Once you have located the line containing "focal_35mm: 85" in the material below, return it exactly along with each line after it through the line containing "exposure_s: 1/60".
==== AVAILABLE DATA ====
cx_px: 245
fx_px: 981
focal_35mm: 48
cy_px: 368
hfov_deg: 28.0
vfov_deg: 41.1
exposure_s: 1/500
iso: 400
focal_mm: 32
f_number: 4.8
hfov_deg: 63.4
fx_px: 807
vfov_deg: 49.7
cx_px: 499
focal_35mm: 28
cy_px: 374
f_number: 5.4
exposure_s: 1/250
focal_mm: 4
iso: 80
====
==== AVAILABLE DATA ====
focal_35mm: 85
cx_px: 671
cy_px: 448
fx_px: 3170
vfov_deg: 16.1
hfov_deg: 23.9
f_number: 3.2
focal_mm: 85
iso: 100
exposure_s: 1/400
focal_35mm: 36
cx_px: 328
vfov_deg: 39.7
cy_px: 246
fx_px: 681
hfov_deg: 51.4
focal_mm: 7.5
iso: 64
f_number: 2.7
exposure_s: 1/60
====
RESPONSE TO THE TASK:
focal_35mm: 85
cx_px: 671
cy_px: 448
fx_px: 3170
vfov_deg: 16.1
hfov_deg: 23.9
f_number: 3.2
focal_mm: 85
iso: 100
exposure_s: 1/400
focal_35mm: 36
cx_px: 328
vfov_deg: 39.7
cy_px: 246
fx_px: 681
hfov_deg: 51.4
focal_mm: 7.5
iso: 64
f_number: 2.7
exposure_s: 1/60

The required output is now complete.